Лунный свет. Он нам в помощь или в наказание? С одной стороны, нам не понадобятся факелы, дорога будет хорошо видна. С другой стороны, и мы будем хорошо видны на дороге, спускаясь с горы и двигаясь вдоль реки. Это значит, что любой страдающий от бессонницы житель Спарты, выглянув в окно, сможет рассказать нашим преследователям, в каком направлении мы поехали.

Луна, круглая и яркая, горела посреди неба, как белый фонарь. Все предметы, окутанные зловещим холодным светом, казались твердыми и острыми. Они отбрасывали короткие тени. Удивительно, но все казалось чище, чем днем.

Дворец… Каждая плитка на полу, каждая завитушка на двери, каждый выступ на крыше был в моей памяти. И вот я видела все это в последний раз. Мне хотелось погладить каждую колонну, каждую дверную ручку и сказать «Прощай!».

Все замерло, затаило дыхание. Я посмотрела на входной портик огромного здания.

«Ты вернешься сюда. При лунном свете».

Откуда в моем сознании возникли эти слова? Их словно кто-то прошептал. Змеи Асклепия… Может, это второй их дар — способность различать очертания будущего? Нет, лучше не надо. Это не столько дар, сколько проклятие.

И все-таки твердая уверенность возникла и осталась: я вернусь сюда, снова пройду по этой дорожке. Кроме этого — ничего. Никаких картин будущего.

Не обращай внимания, сказала я себе. Это все миражи, призраки будущего. Сегодня время действия, время поступка.

Я проскользнула — бесшумно, как змея, — в покои родителей. Они крепко спали. Охранники перед входом в спальню тоже спали, я не потревожила их. В лунном свете я хорошо видела лица отца и матери. Они ровно дышали во сне, укрытые теплыми шкурами — ночи стояли еще холодные.

Я склонилась над ними, долго всматривалась в их лица, потом закрыла глаза, чтобы запечатлеть их образы в памяти, и снова смотрела, чтобы лучше запомнить.

Мне хотелось их поцеловать, но я боялась разбудить их. Сердце болело.

— Прощайте, отец и матушка, — мысленно сказала я им. — Не презирайте меня, не переставайте любить меня.
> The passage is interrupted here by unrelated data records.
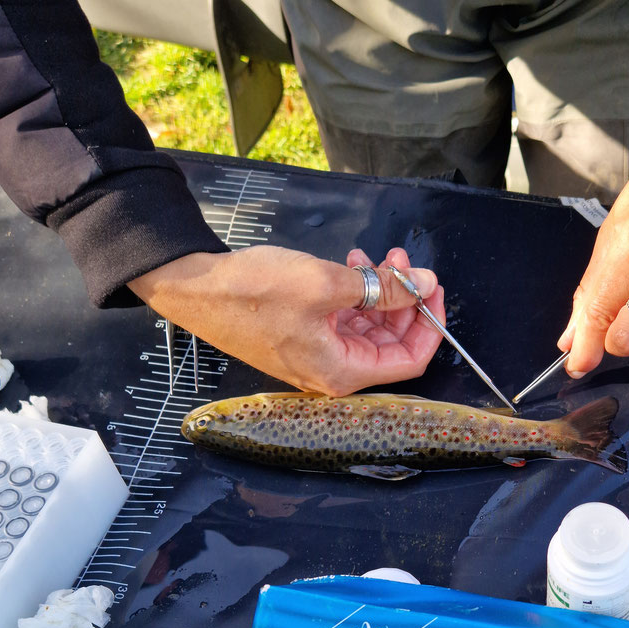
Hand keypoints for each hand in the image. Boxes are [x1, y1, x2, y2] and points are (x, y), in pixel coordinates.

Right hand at [128, 244, 443, 393]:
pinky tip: (352, 262)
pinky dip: (356, 292)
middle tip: (402, 260)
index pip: (410, 360)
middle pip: (391, 342)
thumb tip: (424, 284)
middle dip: (403, 298)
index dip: (429, 323)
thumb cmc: (254, 291)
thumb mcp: (328, 284)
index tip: (433, 286)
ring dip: (380, 290)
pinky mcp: (303, 335)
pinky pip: (344, 318)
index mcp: (343, 373)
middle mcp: (333, 372)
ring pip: (368, 326)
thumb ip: (383, 288)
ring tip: (376, 255)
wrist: (195, 287)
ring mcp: (317, 354)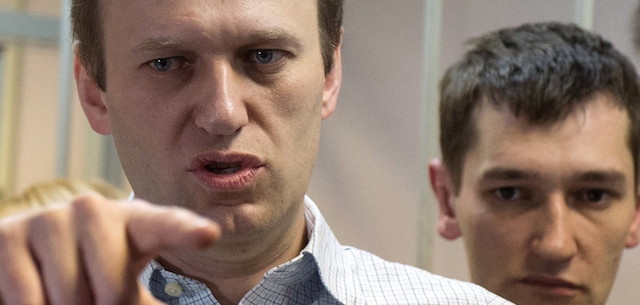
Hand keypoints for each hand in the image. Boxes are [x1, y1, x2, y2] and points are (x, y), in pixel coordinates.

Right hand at [0, 193, 219, 304]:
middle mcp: (94, 210)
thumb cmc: (91, 272)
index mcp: (135, 221)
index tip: (208, 235)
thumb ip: (143, 302)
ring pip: (69, 298)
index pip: (166, 225)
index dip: (186, 230)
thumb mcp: (122, 284)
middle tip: (97, 301)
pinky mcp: (8, 235)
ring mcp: (50, 218)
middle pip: (113, 288)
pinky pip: (28, 298)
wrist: (28, 259)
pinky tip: (36, 297)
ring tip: (67, 297)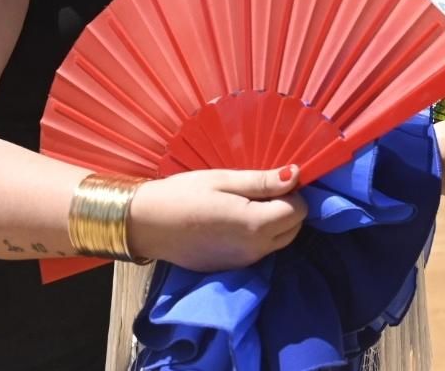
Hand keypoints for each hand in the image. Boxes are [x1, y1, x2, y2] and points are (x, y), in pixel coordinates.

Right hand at [126, 166, 306, 271]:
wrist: (146, 224)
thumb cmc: (183, 194)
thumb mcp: (223, 179)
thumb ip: (262, 181)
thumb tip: (296, 175)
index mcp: (254, 225)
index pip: (299, 211)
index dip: (291, 193)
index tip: (271, 181)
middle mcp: (254, 250)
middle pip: (293, 229)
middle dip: (287, 209)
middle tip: (259, 191)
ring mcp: (243, 263)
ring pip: (279, 242)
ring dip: (274, 223)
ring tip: (245, 204)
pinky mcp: (232, 268)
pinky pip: (259, 252)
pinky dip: (258, 236)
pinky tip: (233, 221)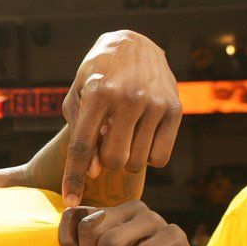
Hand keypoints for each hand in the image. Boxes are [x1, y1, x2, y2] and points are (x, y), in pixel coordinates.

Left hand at [61, 31, 182, 205]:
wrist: (133, 44)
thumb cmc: (96, 76)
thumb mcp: (76, 95)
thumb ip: (79, 133)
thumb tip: (96, 172)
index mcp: (98, 94)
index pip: (82, 147)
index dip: (74, 178)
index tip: (70, 202)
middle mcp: (128, 98)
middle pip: (113, 160)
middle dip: (106, 164)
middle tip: (107, 148)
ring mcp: (155, 103)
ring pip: (137, 161)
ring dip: (127, 161)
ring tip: (124, 140)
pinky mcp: (176, 108)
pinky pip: (161, 157)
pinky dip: (149, 158)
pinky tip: (142, 141)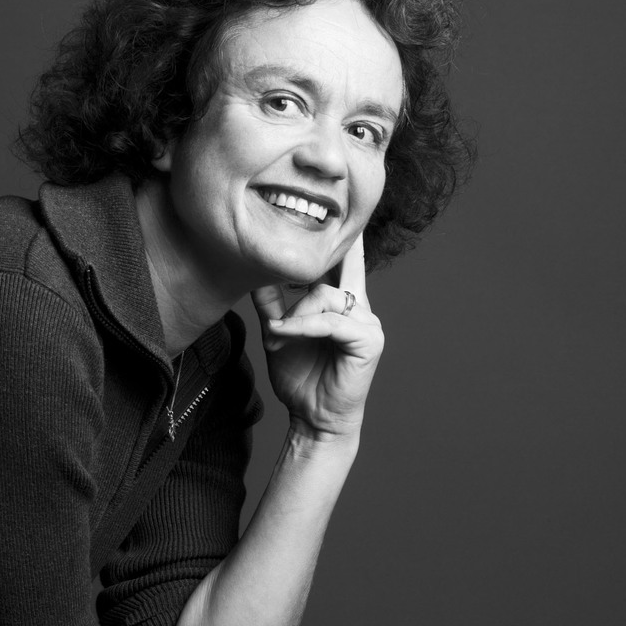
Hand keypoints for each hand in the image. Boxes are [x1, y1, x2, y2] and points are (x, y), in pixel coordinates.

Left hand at [251, 235, 383, 439]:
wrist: (313, 418)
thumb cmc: (300, 377)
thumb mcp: (279, 331)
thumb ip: (272, 302)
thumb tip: (256, 269)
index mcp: (343, 303)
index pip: (346, 262)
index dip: (346, 238)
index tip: (344, 206)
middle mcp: (360, 307)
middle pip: (329, 272)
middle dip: (305, 278)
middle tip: (292, 286)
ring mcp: (368, 323)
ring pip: (324, 295)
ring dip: (294, 315)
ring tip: (279, 336)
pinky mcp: (368, 340)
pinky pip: (330, 320)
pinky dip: (303, 327)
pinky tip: (285, 336)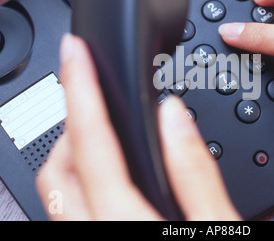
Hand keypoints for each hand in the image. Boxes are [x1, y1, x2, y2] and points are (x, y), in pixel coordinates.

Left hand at [36, 34, 240, 220]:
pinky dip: (80, 177)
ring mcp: (90, 239)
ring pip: (57, 190)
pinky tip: (106, 173)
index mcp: (123, 220)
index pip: (92, 140)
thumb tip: (175, 115)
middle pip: (58, 166)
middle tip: (90, 90)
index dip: (81, 87)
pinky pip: (71, 208)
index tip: (76, 52)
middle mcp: (93, 230)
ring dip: (70, 152)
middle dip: (70, 122)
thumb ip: (195, 173)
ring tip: (101, 126)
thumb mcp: (216, 225)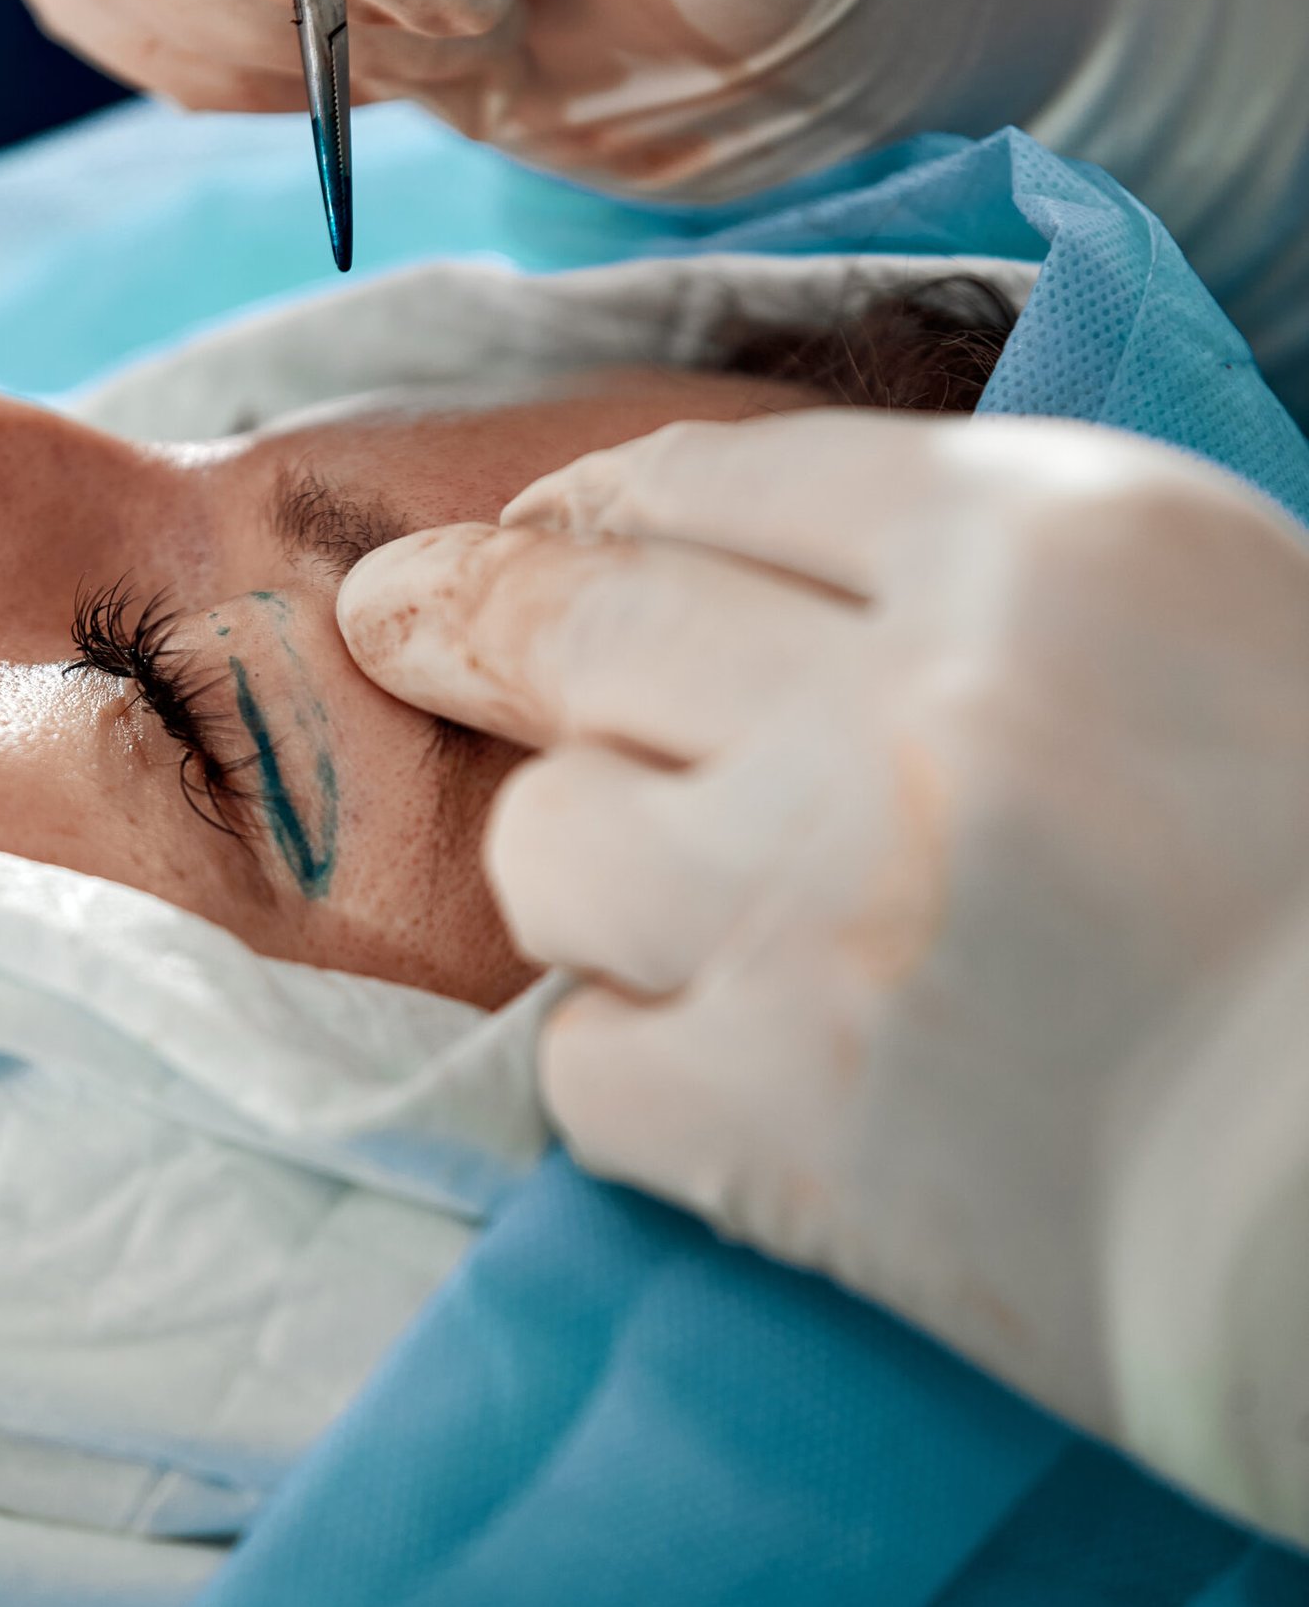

Оставаться долее не было сил, я вышла. Я направилась в комнату Гермионы. Я хотела так же молча попрощаться, но когда увидела дочь, то поняла, что расстаться с ней выше моих сил.

Я склонилась над дочерью и смотрела, как безмятежно она спит, с легкой улыбкой на губах. Она была так прекрасна и так неотделима от меня, как моя душа. Я не расстанусь с ней.

Я коснулась ее плеча и шепнула:

— Гермиона!

Она медленно открыла глаза и посмотрела на меня.

— О мамочка… — спросонок пробормотала она.

— Гермиона, — я старалась говорить как можно тише, — ты хочешь отправиться в путешествие?

Он вздохнула и повернулась на другой бок.

— Не знаю… В какое путешествие?

Она еще не проснулась.

— Мы с Парисом хотим поехать к нему на родину. Посмотреть Трою. Это далеко, за морем.

Она попыталась сесть, но продолжала клевать носом и снова упала на постель.

— Надолго вы уезжаете? — спросила она.

— Не знаю. Если отправляешься в путешествие, нельзя наверняка сказать, надолго ли. С путешествиями всегда так. Обычно они продолжаются дольше, чем предполагаешь.